U.S. Law and Dual Citizenship
- When discussing dual citizenship, many U.S. citizens believe that there is a law that forbids them from retaining or acquiring the citizenship of another country. This, in fact, is quite false. Dual citizenship has been long recognized by the United States as a right. The U.S. Department of State's regulation on dual citizenship falls under (7 FAM 1162). The U.S. Supreme Court ruled under (Kawakita v. U.S., 343 U.S. 717) (1952) that dual citizenship is a "status long recognized in the law" and that "a person may have and exercise rights of nationality in two countries and be subject to the responsibilities of both. The mere fact he asserts the rights of one citizenship does not mean that he renounces the other." Likewise in Schneider v. Rusk 377 U.S. 163 (1964), the Supreme Court ruled that, "a naturalized U.S. citizen has the right to return to his native country and to resume his former citizenship, and also to remain a U.S. citizen even if he never returns to the United States."
The Immigration and Nationality Act
- The Immigration and Nationality Act (INA) neither defines what constitutes dual citizenship nor does it take a position for or against it. There has been no prohibition against dual citizenship, but some provisions of the INA and earlier U.S. nationality laws were designed to reduce situations in which dual citizenship exist. These mainly consist of naturalization in a foreign country, denouncing American (U.S.) citizenship (be it on U.S. soil or at a U.S. embassy abroad), serving in and swearing allegiance to a foreign army or military organization fighting against the United States, taking a job or swearing allegiance to a foreign country or importantly treason. Treason has been a reconsidered often since the early 2000's with the attacks on the World Trade Center in New York and subsequent "home-grown terrorists" and "enemy combatants." Although naturalized citizens are required to take an oath renouncing previous allegiances, the oath has never been enforced to require the termination of original citizenship.

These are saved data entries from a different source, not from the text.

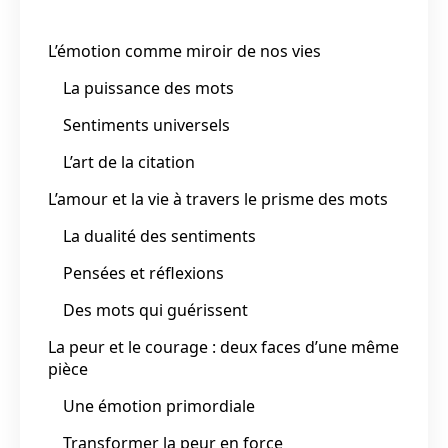
L’émotion comme miroir de nos vies
La puissance des mots
Sentiments universels
L’art de la citation
L’amour et la vie à travers le prisme des mots
La dualité des sentiments
Pensées et réflexions
Des mots qui guérissent
La peur et le courage : deux faces d’une même
pièce
Une émotion primordiale
Transformer la peur en force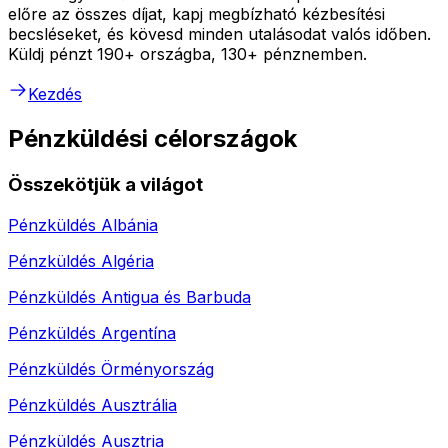
előre az összes díjat, kapj megbízható kézbesítési
becsléseket, és kövesd minden utalásodat valós időben.
Küldj pénzt 190+ országba, 130+ pénznemben.
Kezdés
Pénzküldési célországok
Összekötjük a világot
Pénzküldés
Albánia
Pénzküldés
Algéria
Pénzküldés
Antigua és Barbuda
Pénzküldés
Argentína
Pénzküldés
Örményország
Pénzküldés
Ausztrália
Pénzküldés
Ausztria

Knowing the Laws in Both Countries
- When a person is a U.S. citizen and naturalized in a foreign country, the United States may turn a blind eye, but many other countries do not. Prior to acquiring foreign citizenship through naturalization you should check with the equivalent to the U.S. Department of State and ask about your rights and responsibilities. It is also important to note that a dual citizen is almost always held to the laws of the lands they are citizens in when it comes to crime. For example, a Swedish and U.S. national would be subject to all Swedish laws with no remedy from the U.S. government should they commit a crime, or for the purpose of national service in armed forces or taxation. Likewise, dual citizens may choose which embassy to call if they find themselves in trouble abroad.
Countries Prohibiting or Discouraging Dual Citizenship
- Certain countries not only discourage, but also make it illegal to hold more than one citizenship and as such will strip a citizen caught doing so of his citizenship. Among these countries are China, Denmark, Japan and Singapore. This does not, however, mean that people do not retain dual citizenship. For example, even if they hand in their passports, U.S. citizens of any of these countries are always considered citizens. In Saudi Arabia, there is not a direct ban on holding foreign citizenship as well as Saudi citizenship, but if caught holding a foreign passport, you may be fined.
Variations on Dual Citizenshop
- In a different twist to the complicated situation of multiple nationalities, there are yet other countries that do allow a citizen to apply to be eligible to maintain her citizenship of birth, or homeland, along with a newly acquired citizenship. One great example of this is Austria. Actor turned politician Arnold Schwarzenegger applied for and was able to keep his Austrian citizenship via this scheme.
In Spain dual nationality is allowed without any application if you come from one of its former colonies which include, Argentina (despite conflicts over the Falkland Islands), Bolivia, Colombia, Chile, the Dominican Republic, Costa Rica, Ecuador, Guatemala, Mexico, Honduras, Nicaragua, Paraguay, Uruguay and Peru.